| 掲載本文 |
━━━━━━━━━━━━━━━━━━━━

ヘラというよりトング:ヘラサギの採餌
ヘラサギは、その名の通りヘラのような形の大きな嘴(クチバシ)をもった鳥です。日本でも稀に見られます。この特徴的な嘴を使って、何をどのように食べるのでしょうか。
ヘラサギとは?
ヘラサギ Platalea leucorodia は、ペリカン目トキ科ヘラサギ属の鳥です。サギと名がついていますが、サギ科ではなくトキ科の鳥です。体長80 – 90cm、体重1.5kgほどで、ダイサギと同じか少し小さいくらいの鳥です。ユーラシア大陸の中緯度地域とインドで主に繁殖し、冬季にはインド、中国南部、台湾、北アフリカなどに渡ります。インドでは、越冬のみおこなう地域と繁殖と越冬を行う地域があります。ヨーロッパや中東地域にも、越冬地や繁殖地が点在します。日本では、北海道から南西諸島まで冬季に飛来した記録がありますが、年に数羽程度しかみられない珍しい鳥です。

━━━━━━━━━━━━━━━━━━━━

| 提供資料 |
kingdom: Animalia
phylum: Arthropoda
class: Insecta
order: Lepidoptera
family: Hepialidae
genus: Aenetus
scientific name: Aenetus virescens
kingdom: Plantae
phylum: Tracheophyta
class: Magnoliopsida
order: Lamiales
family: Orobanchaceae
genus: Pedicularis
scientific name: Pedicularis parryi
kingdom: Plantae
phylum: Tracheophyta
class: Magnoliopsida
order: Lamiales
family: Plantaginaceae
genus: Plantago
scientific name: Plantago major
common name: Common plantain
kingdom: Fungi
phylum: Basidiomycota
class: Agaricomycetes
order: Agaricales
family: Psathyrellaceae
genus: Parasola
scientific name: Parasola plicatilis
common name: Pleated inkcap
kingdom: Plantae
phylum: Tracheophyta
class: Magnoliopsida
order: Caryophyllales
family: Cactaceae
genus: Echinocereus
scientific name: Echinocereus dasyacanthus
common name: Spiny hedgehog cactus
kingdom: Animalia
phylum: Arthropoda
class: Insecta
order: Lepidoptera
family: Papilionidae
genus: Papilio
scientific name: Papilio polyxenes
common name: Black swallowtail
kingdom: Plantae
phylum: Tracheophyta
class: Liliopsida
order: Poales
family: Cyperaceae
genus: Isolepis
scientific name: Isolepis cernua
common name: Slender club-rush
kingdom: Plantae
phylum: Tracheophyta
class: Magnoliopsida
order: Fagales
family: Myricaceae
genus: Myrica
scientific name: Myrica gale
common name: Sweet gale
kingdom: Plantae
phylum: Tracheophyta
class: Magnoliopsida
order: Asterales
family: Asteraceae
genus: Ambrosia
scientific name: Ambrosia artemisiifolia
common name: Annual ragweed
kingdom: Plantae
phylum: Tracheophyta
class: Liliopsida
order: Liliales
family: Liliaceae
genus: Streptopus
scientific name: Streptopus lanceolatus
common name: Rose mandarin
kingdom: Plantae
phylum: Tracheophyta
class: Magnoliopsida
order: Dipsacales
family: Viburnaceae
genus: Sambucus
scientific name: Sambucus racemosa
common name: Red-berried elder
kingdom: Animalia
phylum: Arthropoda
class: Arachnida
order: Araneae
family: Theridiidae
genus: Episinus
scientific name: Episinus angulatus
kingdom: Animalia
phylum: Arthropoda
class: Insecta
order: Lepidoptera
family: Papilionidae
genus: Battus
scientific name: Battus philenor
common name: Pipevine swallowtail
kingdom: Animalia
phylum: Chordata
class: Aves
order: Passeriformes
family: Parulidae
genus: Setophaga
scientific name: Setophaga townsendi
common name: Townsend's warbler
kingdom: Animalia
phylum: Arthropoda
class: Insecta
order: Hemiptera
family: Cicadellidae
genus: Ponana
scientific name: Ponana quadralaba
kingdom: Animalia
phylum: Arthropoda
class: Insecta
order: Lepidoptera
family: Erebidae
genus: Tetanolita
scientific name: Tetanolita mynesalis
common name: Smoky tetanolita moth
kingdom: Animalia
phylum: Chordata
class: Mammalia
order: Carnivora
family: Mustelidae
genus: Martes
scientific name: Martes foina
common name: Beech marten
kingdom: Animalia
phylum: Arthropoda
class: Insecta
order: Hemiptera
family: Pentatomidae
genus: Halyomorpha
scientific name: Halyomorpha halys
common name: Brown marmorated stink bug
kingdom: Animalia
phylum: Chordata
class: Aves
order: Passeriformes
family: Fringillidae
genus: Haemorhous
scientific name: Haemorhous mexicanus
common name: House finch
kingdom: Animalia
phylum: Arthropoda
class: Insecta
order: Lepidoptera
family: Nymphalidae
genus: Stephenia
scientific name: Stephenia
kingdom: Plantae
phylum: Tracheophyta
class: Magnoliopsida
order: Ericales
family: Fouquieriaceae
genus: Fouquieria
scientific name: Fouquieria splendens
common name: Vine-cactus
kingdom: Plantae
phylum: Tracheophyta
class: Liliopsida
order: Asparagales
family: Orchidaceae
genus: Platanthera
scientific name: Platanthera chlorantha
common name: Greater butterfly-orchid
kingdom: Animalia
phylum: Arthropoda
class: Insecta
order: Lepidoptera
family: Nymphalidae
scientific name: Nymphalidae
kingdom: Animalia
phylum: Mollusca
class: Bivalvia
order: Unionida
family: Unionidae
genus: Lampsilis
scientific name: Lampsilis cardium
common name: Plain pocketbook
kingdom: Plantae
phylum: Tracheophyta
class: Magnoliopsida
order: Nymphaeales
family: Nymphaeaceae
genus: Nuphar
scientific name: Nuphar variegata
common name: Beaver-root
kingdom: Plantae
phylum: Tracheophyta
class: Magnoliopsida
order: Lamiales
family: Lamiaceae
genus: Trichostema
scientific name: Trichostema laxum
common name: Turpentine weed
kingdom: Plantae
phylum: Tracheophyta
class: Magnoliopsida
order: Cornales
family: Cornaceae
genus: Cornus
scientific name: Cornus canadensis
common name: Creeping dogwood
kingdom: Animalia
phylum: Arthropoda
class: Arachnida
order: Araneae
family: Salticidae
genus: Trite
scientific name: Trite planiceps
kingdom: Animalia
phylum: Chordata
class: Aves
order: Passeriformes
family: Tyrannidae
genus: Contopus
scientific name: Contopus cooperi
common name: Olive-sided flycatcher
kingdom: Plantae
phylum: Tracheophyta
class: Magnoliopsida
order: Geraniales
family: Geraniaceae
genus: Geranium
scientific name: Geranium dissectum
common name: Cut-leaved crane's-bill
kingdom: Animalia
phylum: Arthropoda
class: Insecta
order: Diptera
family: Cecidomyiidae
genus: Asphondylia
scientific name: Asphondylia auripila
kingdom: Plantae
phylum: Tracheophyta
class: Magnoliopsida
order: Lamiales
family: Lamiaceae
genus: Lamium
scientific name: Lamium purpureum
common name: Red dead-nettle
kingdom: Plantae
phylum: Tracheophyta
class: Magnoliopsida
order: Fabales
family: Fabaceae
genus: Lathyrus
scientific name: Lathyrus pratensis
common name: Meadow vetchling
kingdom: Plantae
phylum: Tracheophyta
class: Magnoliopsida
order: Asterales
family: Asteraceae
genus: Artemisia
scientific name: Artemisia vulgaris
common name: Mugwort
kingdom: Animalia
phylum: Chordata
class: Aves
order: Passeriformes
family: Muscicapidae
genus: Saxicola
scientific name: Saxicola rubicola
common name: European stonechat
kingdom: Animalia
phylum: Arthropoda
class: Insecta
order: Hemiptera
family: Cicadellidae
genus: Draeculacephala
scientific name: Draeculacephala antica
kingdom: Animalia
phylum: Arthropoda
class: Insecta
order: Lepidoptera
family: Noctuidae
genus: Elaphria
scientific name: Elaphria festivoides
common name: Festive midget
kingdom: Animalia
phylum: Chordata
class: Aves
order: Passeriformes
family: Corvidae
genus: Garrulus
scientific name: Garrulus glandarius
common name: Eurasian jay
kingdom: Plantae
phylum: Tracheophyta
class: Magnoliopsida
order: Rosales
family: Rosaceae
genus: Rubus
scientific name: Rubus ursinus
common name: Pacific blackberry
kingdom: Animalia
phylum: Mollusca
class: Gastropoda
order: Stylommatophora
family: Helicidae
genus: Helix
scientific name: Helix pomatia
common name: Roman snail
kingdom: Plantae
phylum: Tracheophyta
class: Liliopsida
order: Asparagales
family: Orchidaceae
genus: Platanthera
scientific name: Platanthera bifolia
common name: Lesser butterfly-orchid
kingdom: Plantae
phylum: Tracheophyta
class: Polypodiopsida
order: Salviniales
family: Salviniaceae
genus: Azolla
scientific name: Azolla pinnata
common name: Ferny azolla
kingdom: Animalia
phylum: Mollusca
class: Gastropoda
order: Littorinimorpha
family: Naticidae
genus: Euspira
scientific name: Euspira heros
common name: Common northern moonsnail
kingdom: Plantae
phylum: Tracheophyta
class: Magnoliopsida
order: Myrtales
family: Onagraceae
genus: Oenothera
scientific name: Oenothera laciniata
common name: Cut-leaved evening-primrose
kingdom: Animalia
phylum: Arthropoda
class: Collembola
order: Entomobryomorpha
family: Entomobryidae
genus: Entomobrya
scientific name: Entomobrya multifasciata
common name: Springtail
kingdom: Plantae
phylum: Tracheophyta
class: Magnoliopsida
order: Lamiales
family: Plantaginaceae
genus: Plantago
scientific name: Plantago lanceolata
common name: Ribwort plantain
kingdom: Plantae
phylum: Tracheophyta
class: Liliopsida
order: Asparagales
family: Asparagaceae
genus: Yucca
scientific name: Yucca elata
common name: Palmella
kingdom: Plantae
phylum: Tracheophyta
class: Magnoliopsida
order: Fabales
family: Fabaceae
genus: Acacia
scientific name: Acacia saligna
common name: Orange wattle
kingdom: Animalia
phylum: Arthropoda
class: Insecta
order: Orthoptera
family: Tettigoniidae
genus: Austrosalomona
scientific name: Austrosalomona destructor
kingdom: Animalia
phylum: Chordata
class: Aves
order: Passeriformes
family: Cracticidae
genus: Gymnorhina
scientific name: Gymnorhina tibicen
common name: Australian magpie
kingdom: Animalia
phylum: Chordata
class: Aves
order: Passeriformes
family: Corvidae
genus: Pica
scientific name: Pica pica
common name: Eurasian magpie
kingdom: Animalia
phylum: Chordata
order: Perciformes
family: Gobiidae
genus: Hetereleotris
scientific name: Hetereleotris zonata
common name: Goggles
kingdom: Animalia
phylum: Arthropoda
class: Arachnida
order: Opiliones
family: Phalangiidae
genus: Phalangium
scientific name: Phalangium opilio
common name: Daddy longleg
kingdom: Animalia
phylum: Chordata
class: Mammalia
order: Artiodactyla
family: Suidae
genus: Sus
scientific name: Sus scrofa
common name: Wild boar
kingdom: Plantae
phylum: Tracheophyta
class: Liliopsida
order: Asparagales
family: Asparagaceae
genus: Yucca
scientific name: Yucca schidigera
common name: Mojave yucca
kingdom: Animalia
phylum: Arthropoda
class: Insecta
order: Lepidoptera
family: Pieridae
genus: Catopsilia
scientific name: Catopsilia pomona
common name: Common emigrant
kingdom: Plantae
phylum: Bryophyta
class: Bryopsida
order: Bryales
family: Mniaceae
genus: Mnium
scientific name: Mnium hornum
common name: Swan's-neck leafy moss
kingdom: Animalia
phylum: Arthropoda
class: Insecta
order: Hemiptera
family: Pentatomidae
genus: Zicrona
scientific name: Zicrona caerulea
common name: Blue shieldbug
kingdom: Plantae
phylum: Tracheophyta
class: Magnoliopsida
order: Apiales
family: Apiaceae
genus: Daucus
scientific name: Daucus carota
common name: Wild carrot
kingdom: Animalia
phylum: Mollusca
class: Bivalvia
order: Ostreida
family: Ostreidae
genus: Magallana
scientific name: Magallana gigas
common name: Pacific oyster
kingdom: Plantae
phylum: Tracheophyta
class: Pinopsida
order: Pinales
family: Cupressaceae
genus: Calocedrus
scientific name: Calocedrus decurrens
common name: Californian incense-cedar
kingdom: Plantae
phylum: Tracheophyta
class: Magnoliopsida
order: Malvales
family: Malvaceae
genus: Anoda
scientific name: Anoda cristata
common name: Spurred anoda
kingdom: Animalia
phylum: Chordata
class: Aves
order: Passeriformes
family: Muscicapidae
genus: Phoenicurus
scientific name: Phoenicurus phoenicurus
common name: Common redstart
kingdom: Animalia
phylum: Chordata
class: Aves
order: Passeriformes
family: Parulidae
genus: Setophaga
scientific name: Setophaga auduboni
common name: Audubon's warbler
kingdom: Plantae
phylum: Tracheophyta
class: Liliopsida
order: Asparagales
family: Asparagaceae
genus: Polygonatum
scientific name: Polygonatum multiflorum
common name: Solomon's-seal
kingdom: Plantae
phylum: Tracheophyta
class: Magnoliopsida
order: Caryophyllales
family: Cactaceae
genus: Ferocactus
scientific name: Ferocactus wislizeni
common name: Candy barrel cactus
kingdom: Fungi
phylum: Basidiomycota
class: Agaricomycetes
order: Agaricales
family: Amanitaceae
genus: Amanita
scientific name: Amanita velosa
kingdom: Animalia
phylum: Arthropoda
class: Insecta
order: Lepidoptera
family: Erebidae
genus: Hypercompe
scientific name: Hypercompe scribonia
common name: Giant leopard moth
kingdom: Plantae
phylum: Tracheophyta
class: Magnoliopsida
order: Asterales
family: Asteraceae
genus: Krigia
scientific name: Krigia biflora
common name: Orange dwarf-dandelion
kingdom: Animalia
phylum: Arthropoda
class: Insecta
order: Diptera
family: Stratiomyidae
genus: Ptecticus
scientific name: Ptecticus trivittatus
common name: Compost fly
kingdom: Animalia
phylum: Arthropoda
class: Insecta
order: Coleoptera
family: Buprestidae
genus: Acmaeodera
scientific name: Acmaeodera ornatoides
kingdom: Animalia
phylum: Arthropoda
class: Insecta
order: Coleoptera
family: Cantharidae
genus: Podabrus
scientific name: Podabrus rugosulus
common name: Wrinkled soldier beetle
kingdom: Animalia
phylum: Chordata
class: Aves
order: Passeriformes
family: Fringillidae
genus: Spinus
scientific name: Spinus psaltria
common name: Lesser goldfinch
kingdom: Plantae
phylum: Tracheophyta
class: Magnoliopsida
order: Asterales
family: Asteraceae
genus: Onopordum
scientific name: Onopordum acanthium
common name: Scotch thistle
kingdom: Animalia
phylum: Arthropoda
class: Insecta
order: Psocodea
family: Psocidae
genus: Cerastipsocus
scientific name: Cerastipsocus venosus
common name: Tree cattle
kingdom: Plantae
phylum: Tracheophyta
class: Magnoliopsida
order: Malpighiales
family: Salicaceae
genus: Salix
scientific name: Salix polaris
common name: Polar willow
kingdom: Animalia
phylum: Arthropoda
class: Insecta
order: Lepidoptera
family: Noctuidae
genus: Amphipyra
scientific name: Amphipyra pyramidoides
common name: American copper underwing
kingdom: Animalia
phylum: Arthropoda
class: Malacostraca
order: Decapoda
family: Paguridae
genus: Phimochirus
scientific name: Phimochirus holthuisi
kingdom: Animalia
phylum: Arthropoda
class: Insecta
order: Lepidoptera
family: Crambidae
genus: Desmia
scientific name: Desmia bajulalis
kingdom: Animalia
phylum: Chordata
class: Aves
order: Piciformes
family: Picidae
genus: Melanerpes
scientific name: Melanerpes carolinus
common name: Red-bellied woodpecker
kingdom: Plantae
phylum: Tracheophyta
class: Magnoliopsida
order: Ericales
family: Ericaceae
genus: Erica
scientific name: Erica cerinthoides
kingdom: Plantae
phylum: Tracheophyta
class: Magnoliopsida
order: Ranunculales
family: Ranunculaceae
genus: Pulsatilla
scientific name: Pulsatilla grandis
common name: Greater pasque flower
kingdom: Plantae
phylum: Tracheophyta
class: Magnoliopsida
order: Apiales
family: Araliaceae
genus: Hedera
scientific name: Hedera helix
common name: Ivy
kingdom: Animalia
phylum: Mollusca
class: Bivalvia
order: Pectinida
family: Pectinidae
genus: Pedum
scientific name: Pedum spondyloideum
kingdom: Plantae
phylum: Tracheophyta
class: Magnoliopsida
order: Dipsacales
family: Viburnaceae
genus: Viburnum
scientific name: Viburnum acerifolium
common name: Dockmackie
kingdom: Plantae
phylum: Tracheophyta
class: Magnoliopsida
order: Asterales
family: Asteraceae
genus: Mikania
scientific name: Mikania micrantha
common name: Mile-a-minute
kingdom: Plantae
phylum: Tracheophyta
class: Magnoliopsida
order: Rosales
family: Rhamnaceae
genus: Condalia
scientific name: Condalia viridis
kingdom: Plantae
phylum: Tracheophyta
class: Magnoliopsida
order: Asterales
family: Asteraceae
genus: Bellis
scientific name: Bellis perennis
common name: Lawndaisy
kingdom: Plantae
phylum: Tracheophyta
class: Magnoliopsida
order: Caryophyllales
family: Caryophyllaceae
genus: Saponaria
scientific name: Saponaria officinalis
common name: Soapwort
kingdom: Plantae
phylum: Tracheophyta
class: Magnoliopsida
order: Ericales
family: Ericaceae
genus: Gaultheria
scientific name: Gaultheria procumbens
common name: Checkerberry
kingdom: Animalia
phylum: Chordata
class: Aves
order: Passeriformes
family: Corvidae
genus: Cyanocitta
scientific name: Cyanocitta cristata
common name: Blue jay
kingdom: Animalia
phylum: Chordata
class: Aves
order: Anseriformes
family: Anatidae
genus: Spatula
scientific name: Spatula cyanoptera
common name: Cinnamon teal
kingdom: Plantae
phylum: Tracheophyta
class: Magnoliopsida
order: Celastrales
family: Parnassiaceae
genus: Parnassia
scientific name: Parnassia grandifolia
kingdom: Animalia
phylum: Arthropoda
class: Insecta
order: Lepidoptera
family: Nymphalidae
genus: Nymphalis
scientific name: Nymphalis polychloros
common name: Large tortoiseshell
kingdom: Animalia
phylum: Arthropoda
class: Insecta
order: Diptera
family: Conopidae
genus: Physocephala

━━━━━━━━━━━━━━━━━━━━

| 作業依頼 |
上に掲げたヘラサギの採餌についての本文を、一字一句変えずに全文書き写すこと。

| 以下に解答 |
ヘラというよりトング:ヘラサギの採餌
ヘラサギは、その名の通りヘラのような形の大きな嘴(クチバシ)をもった鳥です。日本でも稀に見られます。この特徴的な嘴を使って、何をどのように食べるのでしょうか。
ヘラサギとは?
ヘラサギ Platalea leucorodia は、ペリカン目トキ科ヘラサギ属の鳥です。サギと名がついていますが、サギ科ではなくトキ科の鳥です。体長80 – 90cm、体重1.5kgほどで、ダイサギと同じか少し小さいくらいの鳥です。ユーラシア大陸の中緯度地域とインドで主に繁殖し、冬季にはインド、中国南部、台湾、北アフリカなどに渡ります。インドでは、越冬のみおこなう地域と繁殖と越冬を行う地域があります。ヨーロッパや中東地域にも、越冬地や繁殖地が点在します。日本では、北海道から南西諸島まで冬季に飛来した記録がありますが、年に数羽程度しかみられない珍しい鳥です。